From the line that includes "locatie Breda? Dan" to the last line of the records, inclusive, repeat each line exactly.

### Extracted page text data

[Start of section]

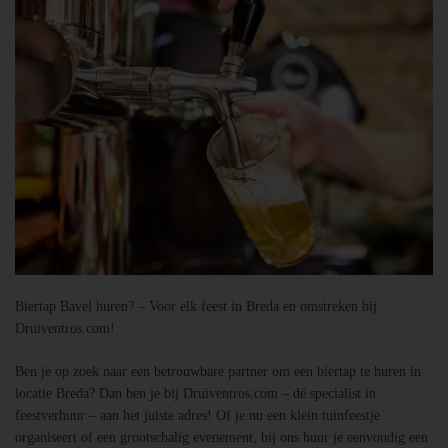
Biertap Bavel huren? – Voor elk feest in Breda en omstreken bij
Druiventros.com!
Ben je op zoek naar een betrouwbare partner om een biertap te huren in
locatie Breda? Dan ben je bij Druiventros.com – dé specialist in
feestverhuur – aan het juiste adres! Of je nu een klein tuinfeestje
organiseert of een grootschalig evenement, bij ons huur je eenvoudig een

[End of section]

### SOLUTION TO THIS EXERCISE
locatie Breda? Dan ben je bij Druiventros.com – dé specialist in
feestverhuur – aan het juiste adres! Of je nu een klein tuinfeestje
organiseert of een grootschalig evenement, bij ons huur je eenvoudig een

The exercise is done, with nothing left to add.